*** PASSAGE TO READ

On Mon, Jul 8, 2013 at 12:06 PM, Larry Martell <larry.mart...@gmail.com> wrote:
> Still working on getting my tests to run. I have 2 issues right now:
>
> 1) I want to load data from fixture files. In this case I am trying to
> load auth data to test the logins. I have this in my test code:
>
> from django.test import TestCase
> from django.contrib.auth.models import User, Permission
>
> class MeasDataTest(TestCase):
>
>     fixtures = ['auth_user', 'auth_permission']
>
> The auth_user and auth_permission files are in my apps fixtures dir
> (which is a subdir of where the models.py file is). But when run the
> test, it does not pick these up. What am I doing wrong here?

I figured out what the problem is here. My fixture files did not have
any extension on the file names. Once I renamed them to auth_user.json
they got picked up. But now I'm having a problem loading then. I
changed fixtures to:

fixtures = ['django_content_type', 'auth_user', 'auth_permission''

and it loads django_content_type and auth_user, but it fails on
auth_permission with:

IntegrityError: Could not load auth.Permission(pk=151): (1062,
"Duplicate entry '2-add_group' for key 'content_type_id'")

It appesars it's trying to add a row to django_content_type and it's
already there. I tried not loading the fixture for django_content_type
but I got the same error. These fixture files contain data I dumped
from my real db, so I know it's good. Googling this I found a few
posts with people having the same problem, but they are all a few
years old. People 'solved' this by using an external package
(django-fixture-magic) or excluding the auth tables or hand
re-ordering the records in the fixtures file. None of these seem like
good solutions to me. Is this still a known problem? Shouldn't I be
able to load data generated from a dump?

******
*** RECORDED DATA

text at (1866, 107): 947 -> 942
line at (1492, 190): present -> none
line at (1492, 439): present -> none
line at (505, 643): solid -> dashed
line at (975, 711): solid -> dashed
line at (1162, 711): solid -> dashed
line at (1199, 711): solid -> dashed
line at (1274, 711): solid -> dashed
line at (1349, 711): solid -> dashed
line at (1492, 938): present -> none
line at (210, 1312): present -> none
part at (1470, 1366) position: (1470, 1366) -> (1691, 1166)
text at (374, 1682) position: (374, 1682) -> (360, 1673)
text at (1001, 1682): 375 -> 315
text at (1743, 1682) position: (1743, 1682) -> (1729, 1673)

******

> [CHECK YOUR UNDERSTANDING]:
(1) In the post about Django test fixtures, what change got the fixture files picked up?
(2) Pick up the post about Django test fixtures after its last sentence and continue it.
The items after the post about Django test fixtures are separate material.

> [ANSWERS FOR THE TASKS]:
(1) Adding an extension to the file names, such as renaming one to auth_user.json.

(2)
>
> 2) We have a stand alone program that loads data to the db. It's a
> django program in that it picks up the apps settings and uses the
> models and django API, but it's stand along in that it runs from cron
> and not from a web request. I want to run this from my tests, so I'm
> invoking it from my test class using subprocess.Popen. I would think
> it would use the test's environment and update the test db. But it
> does not do that, but neither does it update the 'real' database. It
> gives all indications of working though. I'm going to set a breakpoint
> in it and see if I can tell more about what it's doing, but should I
> expect an externally invoked script like this to hit the test db?